Light and feeding do most of the heavy lifting here. Dial in the spot with the light guide for rough hawkbit and get the feeding right with the rough hawkbit fertilising schedule — the wrong feed (too much nitrogen) is one of the most common silent reasons a healthy plant makes leaves instead of flowers.

Bloom season and what to expect

Rough Hawkbit flowers across its growing season (mostly summer) and, kept fed and deadheaded, can bloom for many weeks or right up to frost.

Post-bloom care so it flowers again

Deadhead, keep feeding lightly, and many will rebloom; collect seed from the best plants at the end of the season if you want to grow them again.

For everything else this plant needs day to day, see the full rough hawkbit care brief and its watering schedule — a stressed, badly watered plant rarely has the energy to flower at all.

Rough Hawkbit blooming — frequently asked questions

Why won't my rough hawkbit flower?

Rough Hawkbit blooms on the season's growth given enough sun, warmth and the right feed — there is no cold or photoperiod trick, just good growing conditions and a bloom-leaning feed.

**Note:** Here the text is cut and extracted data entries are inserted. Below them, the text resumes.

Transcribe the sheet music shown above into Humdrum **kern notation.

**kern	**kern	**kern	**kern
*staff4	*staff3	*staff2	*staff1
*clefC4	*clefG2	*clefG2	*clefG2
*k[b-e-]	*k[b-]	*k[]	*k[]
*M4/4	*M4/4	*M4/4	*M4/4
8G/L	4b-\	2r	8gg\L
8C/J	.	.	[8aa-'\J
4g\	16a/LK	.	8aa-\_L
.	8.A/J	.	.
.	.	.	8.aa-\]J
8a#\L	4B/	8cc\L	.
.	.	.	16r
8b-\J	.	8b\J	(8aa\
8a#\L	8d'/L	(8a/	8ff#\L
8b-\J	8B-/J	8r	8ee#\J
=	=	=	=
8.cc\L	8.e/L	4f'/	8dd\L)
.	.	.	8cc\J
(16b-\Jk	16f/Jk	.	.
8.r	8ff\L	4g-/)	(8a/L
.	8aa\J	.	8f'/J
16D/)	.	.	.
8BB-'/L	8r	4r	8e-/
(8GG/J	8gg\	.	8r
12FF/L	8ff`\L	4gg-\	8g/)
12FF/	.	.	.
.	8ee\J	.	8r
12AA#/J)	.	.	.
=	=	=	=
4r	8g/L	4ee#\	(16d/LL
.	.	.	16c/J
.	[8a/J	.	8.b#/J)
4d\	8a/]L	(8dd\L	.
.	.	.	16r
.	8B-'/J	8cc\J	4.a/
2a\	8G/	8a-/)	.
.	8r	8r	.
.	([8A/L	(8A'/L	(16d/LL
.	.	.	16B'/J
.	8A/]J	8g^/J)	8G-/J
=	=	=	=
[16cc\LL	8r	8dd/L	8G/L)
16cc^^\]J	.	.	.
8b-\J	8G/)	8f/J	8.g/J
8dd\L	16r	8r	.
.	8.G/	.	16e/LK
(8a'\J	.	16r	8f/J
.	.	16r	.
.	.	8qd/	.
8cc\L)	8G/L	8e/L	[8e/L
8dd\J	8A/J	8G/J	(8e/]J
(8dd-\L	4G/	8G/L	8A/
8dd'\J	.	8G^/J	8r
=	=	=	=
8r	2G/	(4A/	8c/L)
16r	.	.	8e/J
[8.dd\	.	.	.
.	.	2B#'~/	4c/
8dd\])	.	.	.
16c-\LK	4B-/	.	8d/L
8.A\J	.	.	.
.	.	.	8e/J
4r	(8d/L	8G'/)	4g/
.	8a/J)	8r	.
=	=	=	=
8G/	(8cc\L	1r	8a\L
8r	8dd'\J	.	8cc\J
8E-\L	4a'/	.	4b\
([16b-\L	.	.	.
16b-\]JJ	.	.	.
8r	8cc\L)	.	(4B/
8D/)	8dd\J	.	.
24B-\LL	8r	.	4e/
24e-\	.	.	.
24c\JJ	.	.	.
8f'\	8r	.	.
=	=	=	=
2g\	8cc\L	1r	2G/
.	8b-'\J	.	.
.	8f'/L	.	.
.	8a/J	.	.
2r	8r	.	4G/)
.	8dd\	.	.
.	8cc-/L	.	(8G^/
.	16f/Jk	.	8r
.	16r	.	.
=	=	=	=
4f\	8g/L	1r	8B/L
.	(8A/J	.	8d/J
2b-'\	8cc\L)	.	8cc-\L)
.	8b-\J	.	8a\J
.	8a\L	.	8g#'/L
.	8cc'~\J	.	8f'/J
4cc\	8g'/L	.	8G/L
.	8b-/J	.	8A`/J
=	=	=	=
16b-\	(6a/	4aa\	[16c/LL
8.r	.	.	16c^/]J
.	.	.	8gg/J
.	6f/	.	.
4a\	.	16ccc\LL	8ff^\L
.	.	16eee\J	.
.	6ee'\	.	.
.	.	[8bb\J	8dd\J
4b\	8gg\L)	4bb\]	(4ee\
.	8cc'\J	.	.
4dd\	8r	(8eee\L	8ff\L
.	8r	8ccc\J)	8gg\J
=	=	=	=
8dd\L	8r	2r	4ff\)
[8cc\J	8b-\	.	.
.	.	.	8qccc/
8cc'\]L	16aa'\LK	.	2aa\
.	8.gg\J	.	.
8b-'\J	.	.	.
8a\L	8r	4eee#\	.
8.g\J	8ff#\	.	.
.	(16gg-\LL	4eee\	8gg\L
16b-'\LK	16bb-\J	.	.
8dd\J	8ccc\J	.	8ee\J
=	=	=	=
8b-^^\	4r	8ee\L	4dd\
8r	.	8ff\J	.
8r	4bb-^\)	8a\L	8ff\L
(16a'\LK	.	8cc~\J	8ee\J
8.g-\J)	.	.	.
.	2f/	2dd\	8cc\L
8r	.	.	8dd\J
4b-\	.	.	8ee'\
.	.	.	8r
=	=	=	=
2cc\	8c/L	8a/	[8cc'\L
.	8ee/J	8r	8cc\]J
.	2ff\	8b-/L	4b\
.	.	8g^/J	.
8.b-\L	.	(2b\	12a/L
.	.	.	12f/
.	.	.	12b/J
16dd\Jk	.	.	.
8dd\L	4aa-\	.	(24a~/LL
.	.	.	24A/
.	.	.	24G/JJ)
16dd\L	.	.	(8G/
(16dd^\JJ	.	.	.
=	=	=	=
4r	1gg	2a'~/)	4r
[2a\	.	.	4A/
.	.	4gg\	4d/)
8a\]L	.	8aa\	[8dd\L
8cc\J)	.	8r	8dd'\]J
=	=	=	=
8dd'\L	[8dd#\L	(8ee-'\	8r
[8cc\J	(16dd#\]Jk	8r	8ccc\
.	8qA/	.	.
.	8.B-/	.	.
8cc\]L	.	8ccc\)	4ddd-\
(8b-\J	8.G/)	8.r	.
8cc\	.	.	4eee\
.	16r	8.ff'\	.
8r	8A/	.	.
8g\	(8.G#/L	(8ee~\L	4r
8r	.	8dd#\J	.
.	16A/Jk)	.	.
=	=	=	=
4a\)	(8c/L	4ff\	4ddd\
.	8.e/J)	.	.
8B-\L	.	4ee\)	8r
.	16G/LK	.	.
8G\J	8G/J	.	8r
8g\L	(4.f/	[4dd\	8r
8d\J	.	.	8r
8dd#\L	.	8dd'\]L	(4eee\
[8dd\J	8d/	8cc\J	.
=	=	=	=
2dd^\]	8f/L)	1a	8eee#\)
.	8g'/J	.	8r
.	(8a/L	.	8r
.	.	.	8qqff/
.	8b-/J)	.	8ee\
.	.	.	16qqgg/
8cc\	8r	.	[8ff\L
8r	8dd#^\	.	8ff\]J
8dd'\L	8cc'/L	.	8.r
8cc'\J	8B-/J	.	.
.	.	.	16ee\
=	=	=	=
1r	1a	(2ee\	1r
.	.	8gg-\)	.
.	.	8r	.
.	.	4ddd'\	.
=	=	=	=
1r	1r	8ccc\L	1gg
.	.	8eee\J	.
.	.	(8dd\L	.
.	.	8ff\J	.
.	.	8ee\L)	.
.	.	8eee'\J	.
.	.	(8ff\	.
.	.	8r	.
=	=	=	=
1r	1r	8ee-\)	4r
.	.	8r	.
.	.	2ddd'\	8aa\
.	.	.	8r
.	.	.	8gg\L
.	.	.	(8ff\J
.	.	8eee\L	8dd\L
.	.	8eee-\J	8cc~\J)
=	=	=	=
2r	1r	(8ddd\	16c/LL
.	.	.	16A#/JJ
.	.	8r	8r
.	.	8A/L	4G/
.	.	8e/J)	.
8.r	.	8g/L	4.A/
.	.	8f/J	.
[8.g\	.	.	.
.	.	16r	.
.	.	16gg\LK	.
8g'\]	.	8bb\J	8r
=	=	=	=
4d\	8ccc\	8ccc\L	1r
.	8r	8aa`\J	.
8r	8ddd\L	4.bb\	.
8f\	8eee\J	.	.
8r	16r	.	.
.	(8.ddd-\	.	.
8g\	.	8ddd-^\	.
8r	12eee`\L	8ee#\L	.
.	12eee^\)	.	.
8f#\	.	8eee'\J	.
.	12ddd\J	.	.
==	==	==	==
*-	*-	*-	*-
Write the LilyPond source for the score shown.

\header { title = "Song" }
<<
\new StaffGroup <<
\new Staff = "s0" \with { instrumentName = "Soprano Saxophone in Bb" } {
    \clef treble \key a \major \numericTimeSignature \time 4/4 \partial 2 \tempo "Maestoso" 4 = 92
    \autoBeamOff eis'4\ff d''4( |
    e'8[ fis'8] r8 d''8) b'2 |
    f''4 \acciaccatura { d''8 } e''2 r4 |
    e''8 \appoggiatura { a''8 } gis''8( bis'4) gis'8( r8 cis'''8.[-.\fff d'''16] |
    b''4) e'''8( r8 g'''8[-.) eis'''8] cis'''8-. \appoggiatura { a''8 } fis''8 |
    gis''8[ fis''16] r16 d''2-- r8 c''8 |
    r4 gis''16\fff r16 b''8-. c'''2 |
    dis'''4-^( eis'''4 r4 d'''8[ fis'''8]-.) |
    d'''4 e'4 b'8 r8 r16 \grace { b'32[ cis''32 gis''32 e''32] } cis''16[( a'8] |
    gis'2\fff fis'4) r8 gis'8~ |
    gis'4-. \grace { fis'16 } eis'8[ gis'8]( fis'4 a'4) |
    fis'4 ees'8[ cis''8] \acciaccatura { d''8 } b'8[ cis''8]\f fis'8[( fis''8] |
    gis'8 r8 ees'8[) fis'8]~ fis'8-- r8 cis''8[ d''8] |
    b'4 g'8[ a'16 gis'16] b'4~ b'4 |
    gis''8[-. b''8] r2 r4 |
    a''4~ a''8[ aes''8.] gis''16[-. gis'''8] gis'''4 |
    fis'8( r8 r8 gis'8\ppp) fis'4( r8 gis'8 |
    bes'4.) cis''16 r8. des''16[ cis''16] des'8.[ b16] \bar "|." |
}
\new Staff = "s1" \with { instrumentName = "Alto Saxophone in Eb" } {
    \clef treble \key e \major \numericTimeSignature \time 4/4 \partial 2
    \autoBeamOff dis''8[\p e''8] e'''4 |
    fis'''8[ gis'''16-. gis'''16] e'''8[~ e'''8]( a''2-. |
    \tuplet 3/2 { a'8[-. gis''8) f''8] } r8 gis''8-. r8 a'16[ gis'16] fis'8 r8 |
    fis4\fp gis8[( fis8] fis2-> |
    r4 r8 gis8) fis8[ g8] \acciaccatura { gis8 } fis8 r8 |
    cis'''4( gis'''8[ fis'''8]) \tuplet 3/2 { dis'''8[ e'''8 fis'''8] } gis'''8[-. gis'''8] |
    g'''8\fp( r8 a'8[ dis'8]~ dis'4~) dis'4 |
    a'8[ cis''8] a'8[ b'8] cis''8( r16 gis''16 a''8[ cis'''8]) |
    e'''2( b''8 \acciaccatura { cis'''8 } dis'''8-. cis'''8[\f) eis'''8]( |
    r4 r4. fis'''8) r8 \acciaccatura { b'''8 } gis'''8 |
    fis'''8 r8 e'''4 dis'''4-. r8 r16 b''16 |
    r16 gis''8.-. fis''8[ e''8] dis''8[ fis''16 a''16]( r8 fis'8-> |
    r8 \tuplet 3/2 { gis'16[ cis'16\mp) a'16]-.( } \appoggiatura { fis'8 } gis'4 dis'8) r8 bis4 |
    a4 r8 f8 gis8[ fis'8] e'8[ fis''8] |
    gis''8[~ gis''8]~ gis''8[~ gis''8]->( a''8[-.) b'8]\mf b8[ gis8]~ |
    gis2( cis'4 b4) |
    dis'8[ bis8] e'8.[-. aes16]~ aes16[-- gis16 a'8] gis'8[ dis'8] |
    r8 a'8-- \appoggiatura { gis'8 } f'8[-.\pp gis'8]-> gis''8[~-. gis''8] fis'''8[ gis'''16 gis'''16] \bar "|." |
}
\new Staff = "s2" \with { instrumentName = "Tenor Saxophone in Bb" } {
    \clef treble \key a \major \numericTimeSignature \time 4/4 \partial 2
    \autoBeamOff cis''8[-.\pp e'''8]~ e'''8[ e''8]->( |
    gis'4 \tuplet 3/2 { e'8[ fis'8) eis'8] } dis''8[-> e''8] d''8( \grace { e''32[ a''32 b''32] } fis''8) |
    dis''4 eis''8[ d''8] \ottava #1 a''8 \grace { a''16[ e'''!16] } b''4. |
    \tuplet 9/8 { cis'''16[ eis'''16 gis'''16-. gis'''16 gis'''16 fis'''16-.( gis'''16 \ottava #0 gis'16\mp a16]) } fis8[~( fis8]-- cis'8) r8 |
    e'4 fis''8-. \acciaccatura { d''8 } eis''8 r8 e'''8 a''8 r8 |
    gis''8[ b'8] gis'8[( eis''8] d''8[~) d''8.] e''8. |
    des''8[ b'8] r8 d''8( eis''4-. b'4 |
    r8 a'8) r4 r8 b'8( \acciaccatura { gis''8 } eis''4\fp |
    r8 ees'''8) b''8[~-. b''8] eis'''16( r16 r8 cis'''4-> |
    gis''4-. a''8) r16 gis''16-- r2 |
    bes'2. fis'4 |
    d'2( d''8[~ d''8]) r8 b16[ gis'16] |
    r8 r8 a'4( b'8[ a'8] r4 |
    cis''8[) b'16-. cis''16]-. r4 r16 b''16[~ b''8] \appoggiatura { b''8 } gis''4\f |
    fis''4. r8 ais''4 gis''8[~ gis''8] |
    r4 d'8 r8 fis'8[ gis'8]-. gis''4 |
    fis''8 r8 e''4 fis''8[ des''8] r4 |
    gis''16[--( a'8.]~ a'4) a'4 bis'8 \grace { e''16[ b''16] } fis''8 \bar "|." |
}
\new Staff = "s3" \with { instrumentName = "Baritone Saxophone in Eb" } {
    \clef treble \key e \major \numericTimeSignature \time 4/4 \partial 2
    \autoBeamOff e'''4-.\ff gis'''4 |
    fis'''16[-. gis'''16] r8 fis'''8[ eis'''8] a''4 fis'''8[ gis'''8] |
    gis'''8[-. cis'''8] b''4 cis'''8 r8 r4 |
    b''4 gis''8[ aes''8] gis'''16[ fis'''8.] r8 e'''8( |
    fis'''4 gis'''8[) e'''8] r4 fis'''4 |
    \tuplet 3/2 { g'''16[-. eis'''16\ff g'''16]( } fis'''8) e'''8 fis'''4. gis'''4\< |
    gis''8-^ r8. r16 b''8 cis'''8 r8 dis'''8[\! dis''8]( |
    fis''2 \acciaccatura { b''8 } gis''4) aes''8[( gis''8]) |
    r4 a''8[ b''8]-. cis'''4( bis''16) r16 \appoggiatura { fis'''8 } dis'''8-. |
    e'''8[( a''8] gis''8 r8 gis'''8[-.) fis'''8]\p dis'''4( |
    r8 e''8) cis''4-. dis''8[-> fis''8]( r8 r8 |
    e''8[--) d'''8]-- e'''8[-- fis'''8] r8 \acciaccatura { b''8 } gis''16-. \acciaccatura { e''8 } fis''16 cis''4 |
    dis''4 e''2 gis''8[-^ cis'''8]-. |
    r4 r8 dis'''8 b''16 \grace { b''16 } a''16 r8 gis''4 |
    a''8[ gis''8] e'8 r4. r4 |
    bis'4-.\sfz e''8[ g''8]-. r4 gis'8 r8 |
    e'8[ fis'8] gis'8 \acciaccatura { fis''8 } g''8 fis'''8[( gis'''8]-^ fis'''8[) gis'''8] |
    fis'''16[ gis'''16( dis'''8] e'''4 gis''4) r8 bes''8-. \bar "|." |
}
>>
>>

The most common reason it is not happening: Too little sun — most of these need full sun (or very bright light) to flower well; shade gives leaves, not blooms.

How do I make rough hawkbit bloom?

Give rough hawkbit the sunniest spot you have — for most bedding and fruiting plants, more direct light directly means more flowers. Move off high-nitrogen feeds and use a higher-potassium "bloom" or tomato-type feed as it comes into flower.

When does rough hawkbit normally bloom?

Rough Hawkbit flowers across its growing season (mostly summer) and, kept fed and deadheaded, can bloom for many weeks or right up to frost.

What should I do with rough hawkbit after it flowers?

Deadhead, keep feeding lightly, and many will rebloom; collect seed from the best plants at the end of the season if you want to grow them again.

What is the single biggest mistake stopping rough hawkbit flowering?

Feeding rough hawkbit a high-nitrogen general feed and growing it in too little sun — you get a big leafy plant and almost no flowers.